I’ve never understood the hissy fits coming from the NCAA haters who go on and on about how student athletes aren’t paid for their work. That may have been more true when college was cheaper, but when the price for a mid-level state school is more than $100k and a top-flight private college is easily $250k or more, many of these kids are maxing out their earnings while getting these degrees. Many of these football players will be lucky to clear $60k/year after they graduate. And as I’ve pointed out before, the school year is really close to half a year and they’re only playing football for half of it.

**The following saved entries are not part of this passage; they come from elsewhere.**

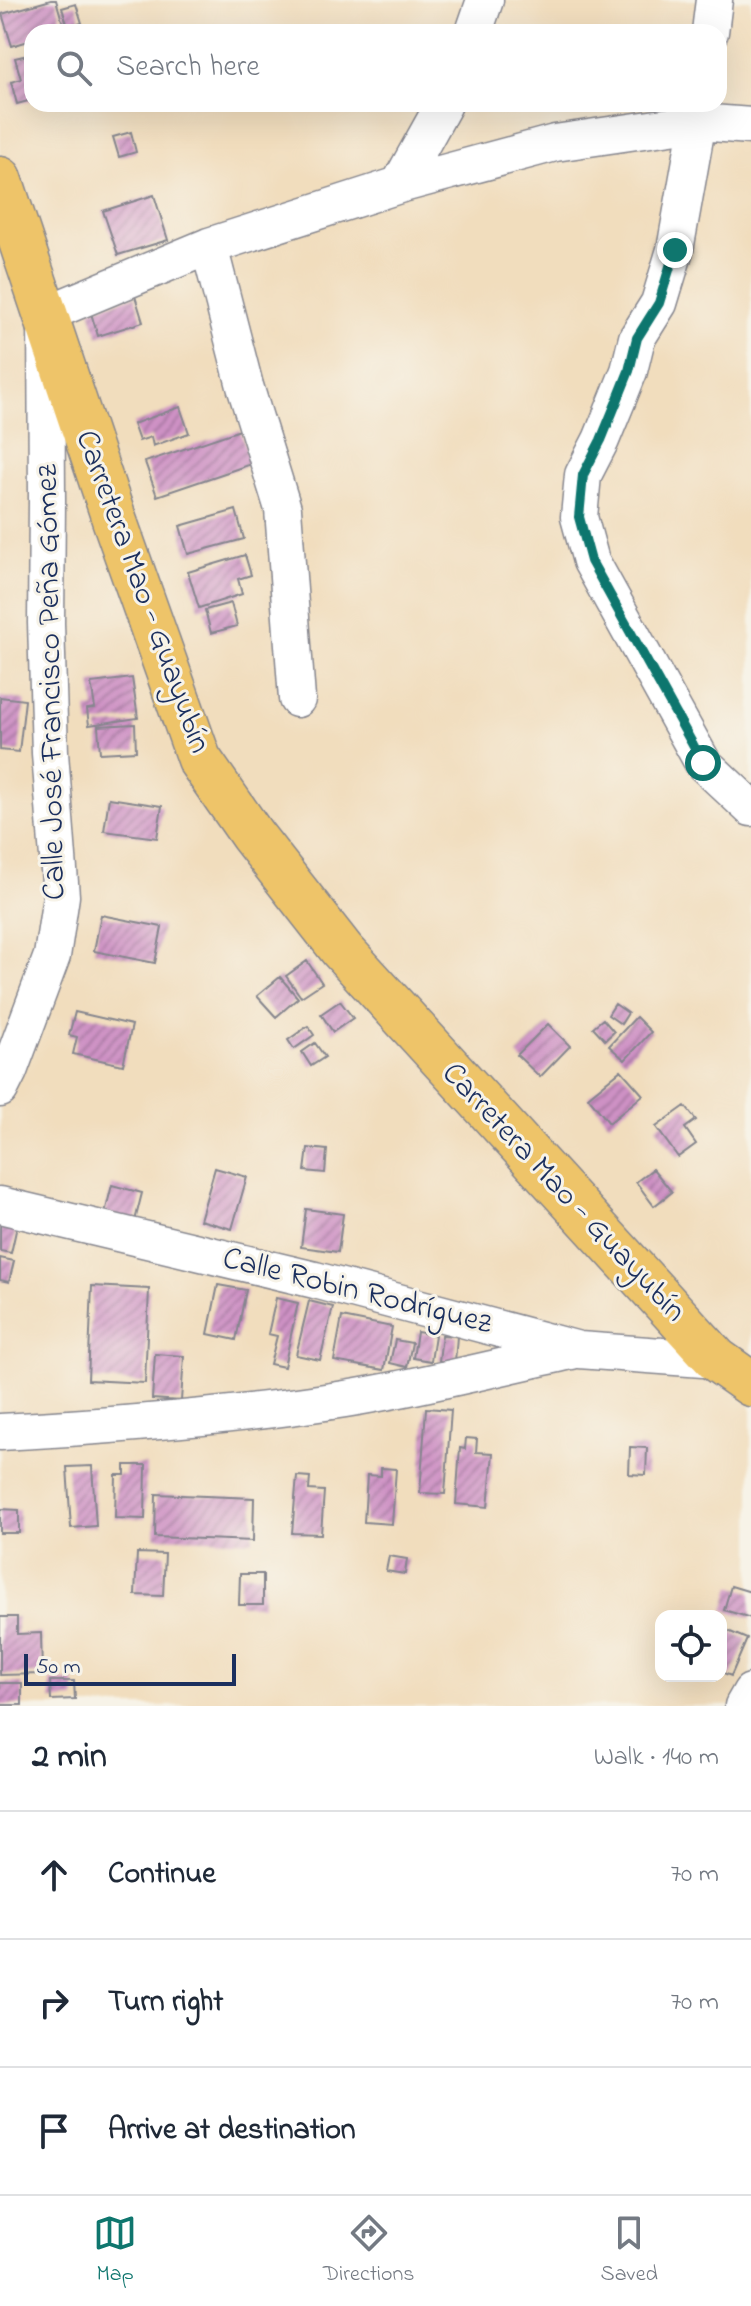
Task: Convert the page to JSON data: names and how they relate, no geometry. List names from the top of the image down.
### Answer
{
  "streets": {
    "main road": ["Carretera Mao - Guayubín"],
    "street": ["Calle José Francisco Peña Gómez", "Calle Robin Rodríguez"]
  },
  "crossings": [
    ["Carretera Mao - Guayubín", "Calle José Francisco Peña Gómez"],
    ["Carretera Mao - Guayubín", "Calle Robin Rodríguez"]
  ],
  "scale_bar": "50 m",
  "page": {
    "search": "Search here",
    "scale": "50 m",
    "heading": ["2 min", "Walk · 140 m"],
    "list": [
      ["Continue", "70 m"],
      ["Turn right", "70 m"],
      "Arrive at destination"
    ],
    "nav": ["Map", "Directions", "Saved"]
  }
}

But I digress. Since this blog is devoted to trashing the reputation of the college industrial complex, I will drop all of that bluster and join forces. William Rhoden at the NY Times reports on the revolt of the college football players at Grambling. They students are annoyed enough to skip practice and skip some games forcing the school to forfeit their homecoming. Whew. They know how to stick it to the administration and those goobers in the development office.
Their complaints? Super long road trips on the bus and a bad floor in the weightroom. Uh, guys, quit dropping the weights and letting them slam into the floor, okay?

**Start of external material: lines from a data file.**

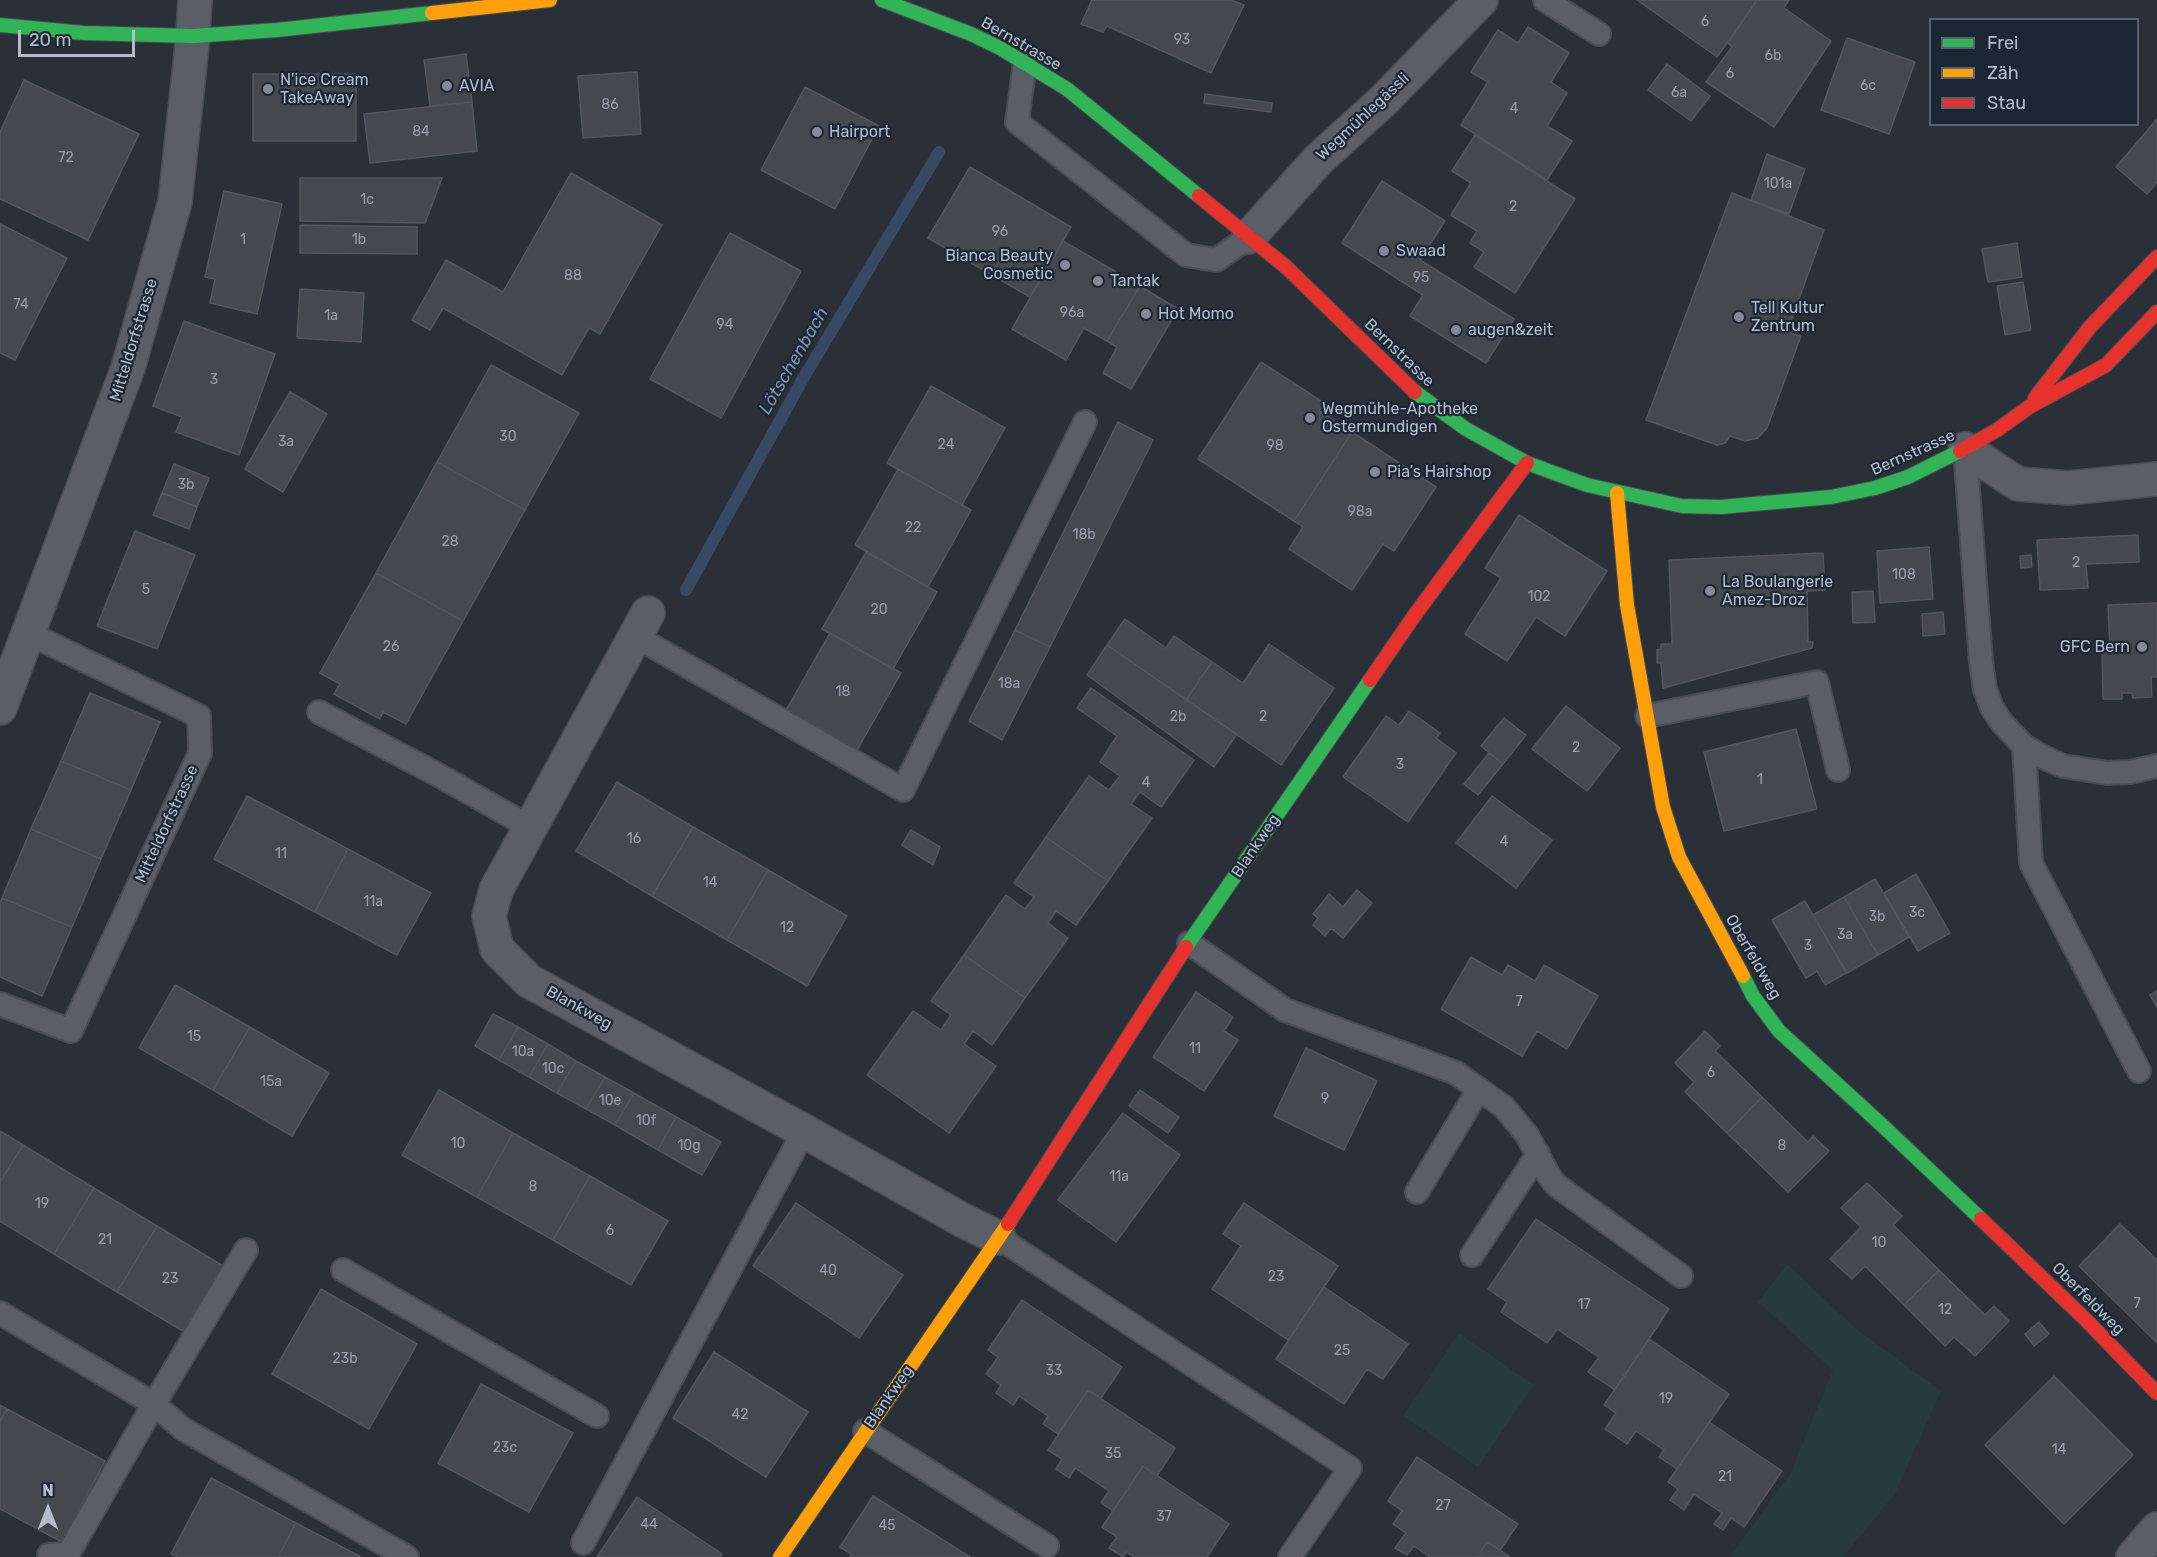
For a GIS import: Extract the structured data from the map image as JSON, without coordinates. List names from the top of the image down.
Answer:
{
  "streets": {
    "street": [
      "Bernstrasse",
      "Wegmühlegässli",
      "Mitteldorfstrasse",
      "Blankweg",
      "Oberfeldweg"
    ]
  },
  "crossings": [
    ["Bernstrasse", "Wegmühlegässli"],
    ["Bernstrasse", "Blankweg"],
    ["Bernstrasse", "Oberfeldweg"]
  ],
  "water": ["Lötschenbach"],
  "places": [
    "AVIA",
    "N'ice Cream TakeAway",
    "Hairport",
    "Swaad",
    "Bianca Beauty Cosmetic",
    "Tantak",
    "Hot Momo",
    "Tell Kultur Zentrum",
    "augen&zeit",
    "Wegmühle-Apotheke Ostermundigen",
    "Pia’s Hairshop",
    "La Boulangerie Amez-Droz",
    "GFC Bern"
  ],
  "house_numbers": [
    "6",
    "93",
    "6b",
    "6",
    "6c",
    "6a",
    "86",
    "4",
    "84",
    "72",
    "101a",
    "1c",
    "2",
    "96",
    "1",
    "1b",
    "88",
    "95",
    "74",
    "96a",
    "1a",
    "94",
    "3",
    "30",
    "3a",
    "24",
    "98",
    "3b",
    "98a",
    "22",
    "18b",
    "28",
    "2",
    "108",
    "5",
    "102",
    "20",
    "26",
    "18a",
    "18",
    "2b",
    "2",
    "2",
    "3",
    "1",
    "4",
    "16",
    "4",
    "11",
    "14",
    "11a",
    "3c",
    "3b",
    "12",
    "3a",
    "3",
    "7",
    "15",
    "11",
    "10a",
    "10c",
    "6",
    "15a",
    "9",
    "10e",
    "10f",
    "10",
    "10g",
    "8",
    "11a",
    "8",
    "19",
    "6",
    "21",
    "10",
    "40",
    "23",
    "23",
    "7",
    "17",
    "12",
    "25",
    "23b",
    "33",
    "19",
    "42",
    "23c",
    "14",
    "35",
    "21",
    "27",
    "37",
    "44",
    "45"
  ],
  "legend": ["Frei", "Zäh", "Stau"],
  "scale_bar": "20 m",
  "north": "top"
}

Rhoden conflates their story with the National College Players Association, a group trying to unite all of the football players. Their complaints are a bit more high minded. They want the stars to earn some cash and they want the schools to do something about the concussions. Heck, they want insurance to cover the players for life if they get really injured.

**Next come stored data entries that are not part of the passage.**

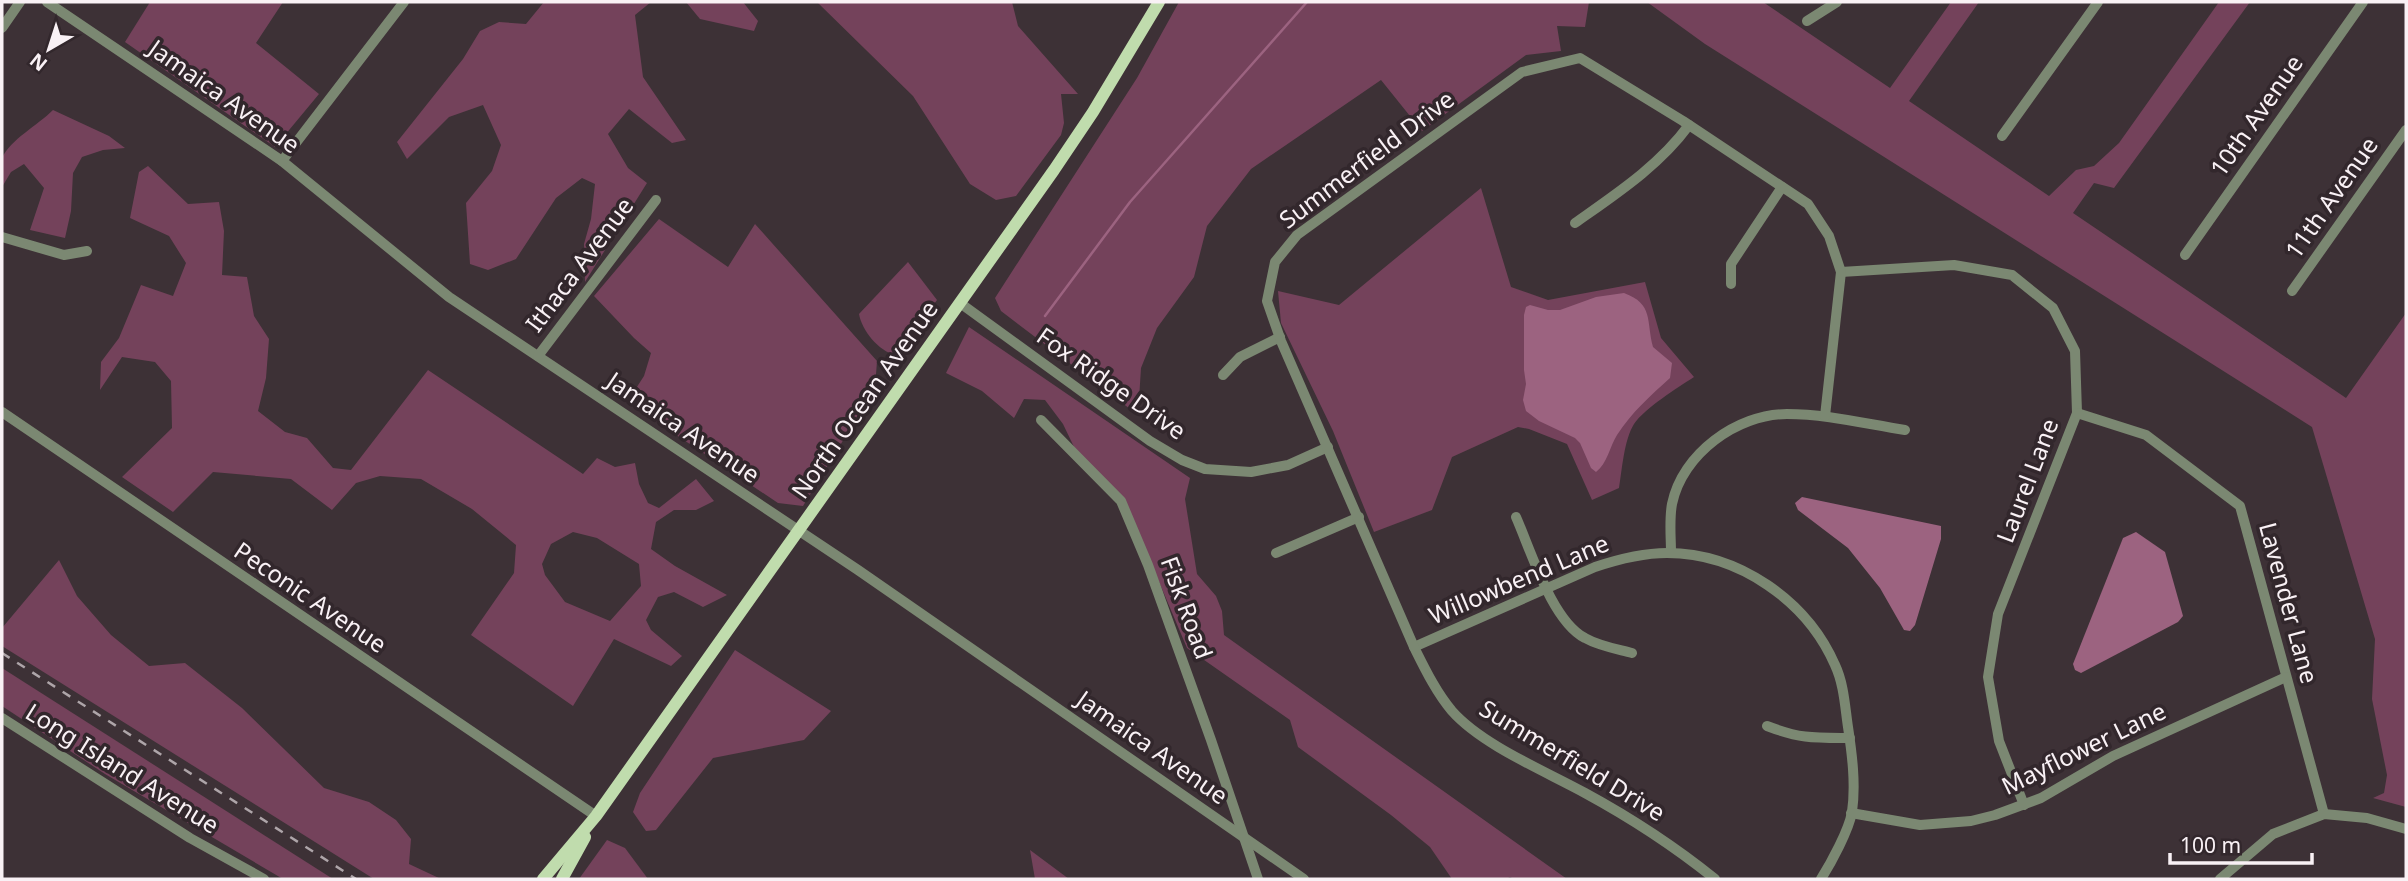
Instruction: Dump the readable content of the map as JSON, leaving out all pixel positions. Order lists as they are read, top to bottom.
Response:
{
  "streets": {
    "main road": ["North Ocean Avenue"],
    "street": [
      "Jamaica Avenue",
      "10th Avenue",
      "Summerfield Drive",
      "11th Avenue",
      "Ithaca Avenue",
      "Fox Ridge Drive",
      "Laurel Lane",
      "Willowbend Lane",
      "Peconic Avenue",
      "Lavender Lane",
      "Fisk Road",
      "Mayflower Lane",
      "Long Island Avenue"
    ]
  },
  "crossings": [
    ["Jamaica Avenue", "Ithaca Avenue"],
    ["Jamaica Avenue", "North Ocean Avenue"],
    ["Jamaica Avenue", "Fisk Road"],
    ["Summerfield Drive", "Fox Ridge Drive"],
    ["Summerfield Drive", "Laurel Lane"],
    ["Summerfield Drive", "Willowbend Lane"],
    ["Fox Ridge Drive", "North Ocean Avenue"],
    ["North Ocean Avenue", "Peconic Avenue"],
    ["Laurel Lane", "Lavender Lane"],
    ["Laurel Lane", "Mayflower Lane"],
    ["Willowbend Lane", "Mayflower Lane"],
    ["Lavender Lane", "Mayflower Lane"]
  ],
  "scale_bar": "100 m",
  "north": "bottom left"
}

If I were the Grambling president, I would follow the lead of the University of Chicago and drop the program. Sure, both schools had legendary coaches with insanely long records of winning games, but both looked at the program and decided they were too expensive. And that’s what it looks like right now. If we’re at a point when even the football players are complaining about concussions, maybe we should just ice the sport?
But I still like the larger picture. Kids are talking back to the industrial complex. They may not like the answer they get, but hey, they’re still not just sitting still and taking it.